In reality, much of what AMD is discussing at Hot Chips is already known, lending to a much-regurgitated slide deck covering the Bulldozer and Bobcat architectures.

Much of the company’s emphasis is on Bulldozer and its approach to threading. AMD draws a clear distinction between conventional simultaneous multi-threading (productized by Intel as Hyper-Threading) and chip-level multi-processing, employed by the six-core Thuban design, for example, where one core operates on one thread.

CMP is pretty straightforward. You replicate physical cores to scale out performance in threaded software, basically. It’s a brute-force approach that yields the best performance, but becomes very expensive for a manufacturer bumping up against the limits of its process technology, especially if execution resources are left idle. This is the exact reason we often recommend quick quad-core processors over slower six-core CPUs for gaming. Unless your workload is properly optimized for parallelism, CMP results in over-provisioning, and the higher clock rates of less-complex dual- and quad-core designs yield better performance.

Intel combats this with Hyper-Threading, which allows each physical core to work on two threads. Over-provisioning is assumed, meaning you rely on under-utilization to extract additional performance from each core. This is a relatively inexpensive technology. But it’s also quite limited in the benefits it offers. Some workloads don’t see any speed-up from Hyper-Threading. Others barely crack double-digit performance gains.  

AMD is trying to define a third approach to threading it calls Two Strong Threads. Whereas Hyper-Threading only duplicates architectural states, the Bulldozer design shares the front-end (fetch/decode) and back-end of the core (through a shared L2 cache), but duplicates integer schedulers and execution pipelines, offering dedicated hardware to each of two threads.

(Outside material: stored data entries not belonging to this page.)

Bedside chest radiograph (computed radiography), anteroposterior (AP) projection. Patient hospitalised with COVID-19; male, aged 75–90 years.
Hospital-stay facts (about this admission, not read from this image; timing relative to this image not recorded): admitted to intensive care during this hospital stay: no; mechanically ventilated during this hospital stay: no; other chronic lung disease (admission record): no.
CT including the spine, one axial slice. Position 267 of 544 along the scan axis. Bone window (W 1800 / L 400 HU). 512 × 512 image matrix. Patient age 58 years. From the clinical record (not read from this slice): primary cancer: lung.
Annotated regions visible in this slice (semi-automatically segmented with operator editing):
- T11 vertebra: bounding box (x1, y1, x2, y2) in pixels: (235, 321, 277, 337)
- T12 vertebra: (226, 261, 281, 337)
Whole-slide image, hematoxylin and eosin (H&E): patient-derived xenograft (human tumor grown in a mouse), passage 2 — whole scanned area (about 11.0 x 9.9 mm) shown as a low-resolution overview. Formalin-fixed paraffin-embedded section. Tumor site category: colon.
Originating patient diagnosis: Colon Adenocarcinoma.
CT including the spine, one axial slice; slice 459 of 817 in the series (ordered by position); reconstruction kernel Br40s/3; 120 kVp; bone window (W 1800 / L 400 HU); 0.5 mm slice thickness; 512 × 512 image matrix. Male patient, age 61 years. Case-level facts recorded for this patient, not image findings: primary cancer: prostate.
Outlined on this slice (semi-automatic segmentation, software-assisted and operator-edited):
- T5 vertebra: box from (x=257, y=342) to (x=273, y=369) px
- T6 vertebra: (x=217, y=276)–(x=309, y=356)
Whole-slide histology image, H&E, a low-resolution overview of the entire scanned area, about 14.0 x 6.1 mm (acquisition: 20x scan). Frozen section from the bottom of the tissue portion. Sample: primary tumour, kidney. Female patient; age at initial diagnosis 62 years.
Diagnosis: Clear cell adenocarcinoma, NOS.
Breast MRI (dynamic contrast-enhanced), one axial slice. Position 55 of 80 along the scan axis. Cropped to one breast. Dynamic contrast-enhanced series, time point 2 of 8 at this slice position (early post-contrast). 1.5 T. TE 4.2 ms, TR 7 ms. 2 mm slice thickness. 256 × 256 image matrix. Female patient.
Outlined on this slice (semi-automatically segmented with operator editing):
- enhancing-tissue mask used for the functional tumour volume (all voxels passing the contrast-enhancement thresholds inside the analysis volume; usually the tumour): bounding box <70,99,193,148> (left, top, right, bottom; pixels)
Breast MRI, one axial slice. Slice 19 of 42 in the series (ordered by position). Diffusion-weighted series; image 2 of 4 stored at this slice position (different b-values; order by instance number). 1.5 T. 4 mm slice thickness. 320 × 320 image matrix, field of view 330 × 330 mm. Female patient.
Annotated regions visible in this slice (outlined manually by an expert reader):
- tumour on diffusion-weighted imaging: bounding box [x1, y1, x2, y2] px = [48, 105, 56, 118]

The pair of threads share a floating point scheduler with two 128-bit fused multiply-accumulate-capable units. Consequently, it’s clear that AMD’s emphasis here is integer performance, which makes sense given the company’s Fusion initiative and impending plan to have GPU resources handle floating-point work. Just bear in mind that the first Bulldozer-powered processors won’t be APUs. Despite the fact that it is sharing FP resources here, AMD remains confident in its balance between dedicated and shared components.

None of that is new, though. AMD talked about it all back in November of last year.

Ahead of the Hot Chips presentation, we had the opportunity to refresh what we knew about Bulldozer with Dina McKinney, corporate vice president of design engineering at AMD. According to Dina, the company’s Two Strong Thread approach achieves somewhere in the neighborhood of 80% of the performance you’d see from simply replicating cores. At the same time, sharing some resources helps cut back on power use and die space.

This development, along with a shift to 32 nm SOI manufacturing, is leading AMD to estimate a 33% increase in core count and a 50% increase in throughput (suggesting significant IPC gains) in the same power envelope as Magny-Cours-based Opteron processors. The projections here are based on simulated comparisons between today’s 12-core Opteron 6100-series chips and upcoming 16-core Bulldozer-based models, currently code-named Interlagos.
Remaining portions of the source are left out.